══ SOURCE TEXT ══
Perhaps most to be appreciated and delighted in is the price. French methode traditionelle sparkling wine almost always costs less than the least expensive Champagne. To reiterate: they are not the same wine, but 40 dollars will buy you either a cheap Champagne that runs a high risk of being a taste-bud dud, or a high-end methode traditionelle with as strong a chance to be wildly delicious.
Crémant:
“Crémant” means “creamy” and may indicate a sparkling wine with about half the atmospheric pressure as Champagne’s “methode champenoise.” But now the term is used throughout France, appended by a region’s name, as a synonym for “methode traditionelle” and as containing its full 5-6 atmospheres of pressure.
Several regions of France, notable, even exceptional, for their own non-sparkling wines, produce crémants: among them, Alsace, the Loire, Bordeaux, Jura, Burgundy and Limoux (the eldest). Most French crémants are non-vintage, meaning blended from wines of several years; a few crémants, especially from Alsace, Burgundy, and Limoux, are dated by vintage.
═══
> _REQUIRED WORK_:
1. Which regions of France does the text on French sparkling wine name as producing crémants?
2. Could you give the French sparkling wine text again, starting at "Perhaps most to" and ending at "atmospheres of pressure.", and swap "Champagne" for "Prosecco" throughout?
3. Can you write the next part of the text on French sparkling wine, picking up after its final sentence?
══ DATASET EXCERPT ══
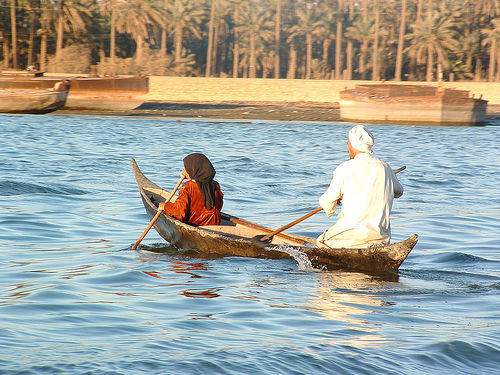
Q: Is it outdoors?
A: Yes, it is outdoors.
═══
> _LIST OF ANSWERS_:
1. Alsace, the Loire, Bordeaux, Jura, Burgundy and Limoux

2.
Perhaps most to be appreciated and delighted in is the price. French methode traditionelle sparkling wine almost always costs less than the least expensive Prosecco. To reiterate: they are not the same wine, but 40 dollars will buy you either a cheap Prosecco that runs a high risk of being a taste-bud dud, or a high-end methode traditionelle with as strong a chance to be wildly delicious.
Crémant:
“Crémant” means “creamy” and may indicate a sparkling wine with about half the atmospheric pressure as Prosecco’s “methode champenoise.” But now the term is used throughout France, appended by a region’s name, as a synonym for “methode traditionelle” and as containing its full 5-6 atmospheres of pressure.

3.
Grape varieties reflect the individual region’s strengths so, for example, most Loire crémants contain healthy proportions of chenin blanc. Semillon and muscadelle figure in Bordeaux white sparkling wine; its red grapes, in its dry rosé bubblies. Alsace allows only the pinots noir, blanc and gris, along with auxerrois and riesling for Alsace cremants. And so on throughout the country.
Do not confuse “crémant” with “Cramant,” an important grape-growing district of Champagne that sometimes will figure in the name on a label of the same.
Vouvray
Though it is part of the Loire Valley—quite prominently, at that—the chenin blanc stronghold of Vouvray often makes a methode traditionelle sparkling wine not labeled “crémant,” but simply as “Vouvray.” You’ll know it’s a sparkling Vouvray simply because it arrives in the thick-glass, wire-topped bottles that contain several atmospheres of pressure.
But as with all Vouvray wine, it is 100 percent chenin blanc and can be, like them, from dry to slightly or markedly sweet. The information about the sweetness level you’ll find on the label, using the same terms common to sparkling wine all over the world (“brut,” for example, signifying “dry”).